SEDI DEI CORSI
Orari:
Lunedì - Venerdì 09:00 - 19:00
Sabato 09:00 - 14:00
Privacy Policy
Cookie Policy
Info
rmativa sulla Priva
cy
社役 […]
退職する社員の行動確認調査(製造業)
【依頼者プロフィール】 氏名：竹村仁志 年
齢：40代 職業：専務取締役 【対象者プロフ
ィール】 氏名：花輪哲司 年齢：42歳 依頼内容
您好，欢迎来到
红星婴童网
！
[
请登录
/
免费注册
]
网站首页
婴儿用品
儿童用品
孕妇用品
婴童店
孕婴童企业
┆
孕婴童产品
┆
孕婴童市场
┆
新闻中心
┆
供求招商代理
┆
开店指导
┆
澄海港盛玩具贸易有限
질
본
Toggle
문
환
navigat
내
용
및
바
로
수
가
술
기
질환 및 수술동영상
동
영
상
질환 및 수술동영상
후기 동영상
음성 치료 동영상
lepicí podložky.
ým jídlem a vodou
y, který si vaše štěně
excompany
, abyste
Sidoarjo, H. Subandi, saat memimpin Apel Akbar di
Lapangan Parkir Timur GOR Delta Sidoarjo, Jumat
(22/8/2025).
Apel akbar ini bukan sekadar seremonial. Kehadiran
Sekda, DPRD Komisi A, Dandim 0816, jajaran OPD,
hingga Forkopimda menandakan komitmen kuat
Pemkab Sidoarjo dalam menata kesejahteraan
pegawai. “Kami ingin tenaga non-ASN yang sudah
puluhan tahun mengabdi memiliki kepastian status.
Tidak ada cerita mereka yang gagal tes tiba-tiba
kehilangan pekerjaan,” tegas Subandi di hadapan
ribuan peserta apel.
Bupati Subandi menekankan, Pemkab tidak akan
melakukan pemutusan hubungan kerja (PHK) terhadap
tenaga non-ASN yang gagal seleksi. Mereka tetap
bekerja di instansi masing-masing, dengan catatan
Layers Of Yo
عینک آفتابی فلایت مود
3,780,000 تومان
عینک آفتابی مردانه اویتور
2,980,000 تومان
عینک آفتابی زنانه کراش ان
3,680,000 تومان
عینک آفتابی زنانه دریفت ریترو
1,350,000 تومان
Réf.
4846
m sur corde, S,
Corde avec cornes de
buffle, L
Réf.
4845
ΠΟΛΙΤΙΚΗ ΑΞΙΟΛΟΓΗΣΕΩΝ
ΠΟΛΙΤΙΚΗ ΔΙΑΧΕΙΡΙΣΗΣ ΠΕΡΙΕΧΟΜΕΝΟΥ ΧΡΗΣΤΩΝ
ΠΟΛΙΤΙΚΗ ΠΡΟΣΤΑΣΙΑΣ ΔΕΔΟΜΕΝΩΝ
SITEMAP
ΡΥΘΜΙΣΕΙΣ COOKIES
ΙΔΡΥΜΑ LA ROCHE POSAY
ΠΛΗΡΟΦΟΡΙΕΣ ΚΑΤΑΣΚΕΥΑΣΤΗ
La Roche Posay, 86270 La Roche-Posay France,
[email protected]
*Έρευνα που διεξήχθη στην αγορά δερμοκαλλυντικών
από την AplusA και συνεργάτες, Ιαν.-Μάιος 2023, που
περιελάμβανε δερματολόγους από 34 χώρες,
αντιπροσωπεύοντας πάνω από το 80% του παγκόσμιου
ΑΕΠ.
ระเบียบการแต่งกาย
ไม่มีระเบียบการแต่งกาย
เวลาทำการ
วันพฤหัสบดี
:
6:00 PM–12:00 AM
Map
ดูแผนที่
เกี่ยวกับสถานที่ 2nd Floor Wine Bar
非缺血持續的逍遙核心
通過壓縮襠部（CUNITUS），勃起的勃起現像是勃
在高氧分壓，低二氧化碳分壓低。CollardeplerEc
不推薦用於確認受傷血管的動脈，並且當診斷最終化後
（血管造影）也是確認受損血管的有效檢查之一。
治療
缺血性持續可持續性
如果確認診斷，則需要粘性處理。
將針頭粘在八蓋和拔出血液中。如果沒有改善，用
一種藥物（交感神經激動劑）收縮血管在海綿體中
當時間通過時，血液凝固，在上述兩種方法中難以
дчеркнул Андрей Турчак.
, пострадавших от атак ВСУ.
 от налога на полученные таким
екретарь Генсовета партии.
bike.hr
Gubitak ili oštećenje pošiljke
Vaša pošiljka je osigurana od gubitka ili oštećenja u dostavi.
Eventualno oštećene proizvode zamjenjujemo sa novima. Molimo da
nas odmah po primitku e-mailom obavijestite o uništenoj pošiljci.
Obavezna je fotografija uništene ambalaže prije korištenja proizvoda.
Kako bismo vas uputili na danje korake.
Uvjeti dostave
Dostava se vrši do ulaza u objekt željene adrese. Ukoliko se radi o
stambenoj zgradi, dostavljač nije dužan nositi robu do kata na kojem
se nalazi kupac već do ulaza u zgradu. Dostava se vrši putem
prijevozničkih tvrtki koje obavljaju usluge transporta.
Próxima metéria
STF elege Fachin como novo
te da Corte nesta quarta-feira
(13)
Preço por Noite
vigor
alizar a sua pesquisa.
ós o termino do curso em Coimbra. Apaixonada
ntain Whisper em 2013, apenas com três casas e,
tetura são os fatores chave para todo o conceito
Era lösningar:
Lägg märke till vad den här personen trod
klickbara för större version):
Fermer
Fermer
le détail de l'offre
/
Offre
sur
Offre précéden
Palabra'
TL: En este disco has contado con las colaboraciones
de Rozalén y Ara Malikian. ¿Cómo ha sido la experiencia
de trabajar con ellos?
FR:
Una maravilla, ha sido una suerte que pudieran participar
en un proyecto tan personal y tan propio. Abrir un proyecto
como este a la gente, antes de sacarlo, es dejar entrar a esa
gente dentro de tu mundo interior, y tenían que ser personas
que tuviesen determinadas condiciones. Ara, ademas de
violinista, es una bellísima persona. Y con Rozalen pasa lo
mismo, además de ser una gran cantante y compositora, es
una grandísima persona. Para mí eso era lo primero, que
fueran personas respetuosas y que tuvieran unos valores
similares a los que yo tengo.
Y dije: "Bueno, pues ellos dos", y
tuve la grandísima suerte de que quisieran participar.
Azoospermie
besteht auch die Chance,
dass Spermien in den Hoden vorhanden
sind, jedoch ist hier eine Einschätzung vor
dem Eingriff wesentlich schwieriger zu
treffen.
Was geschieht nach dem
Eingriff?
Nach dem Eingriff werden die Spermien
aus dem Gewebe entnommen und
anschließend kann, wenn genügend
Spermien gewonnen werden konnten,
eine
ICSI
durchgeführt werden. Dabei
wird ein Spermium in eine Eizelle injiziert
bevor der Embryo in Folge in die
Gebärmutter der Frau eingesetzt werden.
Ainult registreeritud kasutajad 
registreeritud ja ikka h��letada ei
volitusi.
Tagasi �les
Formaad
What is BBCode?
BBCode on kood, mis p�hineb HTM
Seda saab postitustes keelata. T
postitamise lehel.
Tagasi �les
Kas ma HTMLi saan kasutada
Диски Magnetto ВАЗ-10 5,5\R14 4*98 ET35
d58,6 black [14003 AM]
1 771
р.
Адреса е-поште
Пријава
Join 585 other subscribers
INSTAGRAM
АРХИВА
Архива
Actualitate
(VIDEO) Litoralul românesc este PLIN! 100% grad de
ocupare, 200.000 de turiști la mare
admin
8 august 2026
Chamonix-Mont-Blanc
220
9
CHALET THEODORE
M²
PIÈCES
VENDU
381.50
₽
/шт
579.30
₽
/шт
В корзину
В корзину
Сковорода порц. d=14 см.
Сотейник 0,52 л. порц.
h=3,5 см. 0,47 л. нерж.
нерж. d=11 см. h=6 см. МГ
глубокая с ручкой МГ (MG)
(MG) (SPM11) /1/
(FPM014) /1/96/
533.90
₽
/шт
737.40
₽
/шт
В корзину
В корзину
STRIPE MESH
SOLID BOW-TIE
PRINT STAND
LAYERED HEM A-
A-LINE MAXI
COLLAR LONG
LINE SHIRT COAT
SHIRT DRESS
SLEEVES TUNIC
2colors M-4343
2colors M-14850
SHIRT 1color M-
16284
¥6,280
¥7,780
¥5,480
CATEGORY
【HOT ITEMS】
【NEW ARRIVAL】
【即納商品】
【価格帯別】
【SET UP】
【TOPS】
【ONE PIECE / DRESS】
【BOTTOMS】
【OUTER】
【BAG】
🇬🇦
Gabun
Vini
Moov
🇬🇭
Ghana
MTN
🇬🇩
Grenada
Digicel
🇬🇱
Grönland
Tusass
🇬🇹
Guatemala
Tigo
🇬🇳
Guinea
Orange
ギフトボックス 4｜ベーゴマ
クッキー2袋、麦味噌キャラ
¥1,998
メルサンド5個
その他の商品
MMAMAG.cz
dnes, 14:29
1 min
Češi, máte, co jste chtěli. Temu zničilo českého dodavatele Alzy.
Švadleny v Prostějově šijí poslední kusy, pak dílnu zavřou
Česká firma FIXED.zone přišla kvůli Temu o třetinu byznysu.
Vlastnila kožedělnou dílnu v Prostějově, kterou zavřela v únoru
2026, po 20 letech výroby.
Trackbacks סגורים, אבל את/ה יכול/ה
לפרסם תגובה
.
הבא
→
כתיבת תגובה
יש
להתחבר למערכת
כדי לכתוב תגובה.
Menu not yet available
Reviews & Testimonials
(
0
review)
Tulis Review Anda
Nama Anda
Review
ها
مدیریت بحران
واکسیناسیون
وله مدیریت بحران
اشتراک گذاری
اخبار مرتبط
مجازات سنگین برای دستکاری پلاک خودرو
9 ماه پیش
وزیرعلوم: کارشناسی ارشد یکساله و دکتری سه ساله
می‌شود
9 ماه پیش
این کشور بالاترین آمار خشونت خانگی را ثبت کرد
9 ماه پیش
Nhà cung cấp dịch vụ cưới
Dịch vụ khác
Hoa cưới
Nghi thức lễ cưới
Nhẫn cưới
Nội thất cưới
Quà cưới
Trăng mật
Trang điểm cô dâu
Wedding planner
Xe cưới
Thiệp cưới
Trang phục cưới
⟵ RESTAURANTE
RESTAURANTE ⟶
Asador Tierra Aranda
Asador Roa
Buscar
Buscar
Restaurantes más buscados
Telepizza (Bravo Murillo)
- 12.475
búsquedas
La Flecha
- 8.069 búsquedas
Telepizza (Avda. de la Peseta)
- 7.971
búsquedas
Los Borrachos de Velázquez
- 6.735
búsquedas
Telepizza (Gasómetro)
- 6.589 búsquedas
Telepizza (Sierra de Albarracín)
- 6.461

# # #

__PROBLEM REQUIREMENTS__. Using the entries shown above, reproduce verbatim the lines from the line bearing "Bupati Subandi menekankan, Pemkab tidak akan" to the line bearing "Gubitak ili oštećenje pošiljke", inclusive.

__TASK OUTPUT__.
Bupati Subandi menekankan, Pemkab tidak akan
melakukan pemutusan hubungan kerja (PHK) terhadap
tenaga non-ASN yang gagal seleksi. Mereka tetap
bekerja di instansi masing-masing, dengan catatan
Layers Of Yo
عینک آفتابی فلایت مود
3,780,000 تومان
عینک آفتابی مردانه اویتور
2,980,000 تومان
عینک آفتابی زنانه کراش ان
3,680,000 تومان
عینک آفتابی زنانه دریفت ریترو
1,350,000 تومان
Réf.
4846
m sur corde, S,
Corde avec cornes de
buffle, L
Réf.
4845
ΠΟΛΙΤΙΚΗ ΑΞΙΟΛΟΓΗΣΕΩΝ
ΠΟΛΙΤΙΚΗ ΔΙΑΧΕΙΡΙΣΗΣ ΠΕΡΙΕΧΟΜΕΝΟΥ ΧΡΗΣΤΩΝ
ΠΟΛΙΤΙΚΗ ΠΡΟΣΤΑΣΙΑΣ ΔΕΔΟΜΕΝΩΝ
SITEMAP
ΡΥΘΜΙΣΕΙΣ COOKIES
ΙΔΡΥΜΑ LA ROCHE POSAY
ΠΛΗΡΟΦΟΡΙΕΣ ΚΑΤΑΣΚΕΥΑΣΤΗ
La Roche Posay, 86270 La Roche-Posay France,
[email protected]
*Έρευνα που διεξήχθη στην αγορά δερμοκαλλυντικών
από την AplusA και συνεργάτες, Ιαν.-Μάιος 2023, που
περιελάμβανε δερματολόγους από 34 χώρες,
αντιπροσωπεύοντας πάνω από το 80% του παγκόσμιου
ΑΕΠ.
ระเบียบการแต่งกาย
ไม่มีระเบียบการแต่งกาย
เวลาทำการ
วันพฤหัสบดี
:
6:00 PM–12:00 AM
Map
ดูแผนที่
เกี่ยวกับสถานที่ 2nd Floor Wine Bar
非缺血持續的逍遙核心
通過壓縮襠部（CUNITUS），勃起的勃起現像是勃
在高氧分壓，低二氧化碳分壓低。CollardeplerEc
不推薦用於確認受傷血管的動脈，並且當診斷最終化後
（血管造影）也是確認受損血管的有效檢查之一。
治療
缺血性持續可持續性
如果確認診斷，則需要粘性處理。
將針頭粘在八蓋和拔出血液中。如果沒有改善，用
一種藥物（交感神經激動劑）收縮血管在海綿體中
當時間通過時，血液凝固，在上述兩種方法中難以
дчеркнул Андрей Турчак.
, пострадавших от атак ВСУ.
 от налога на полученные таким
екретарь Генсовета партии.
bike.hr
Gubitak ili oštećenje pošiljke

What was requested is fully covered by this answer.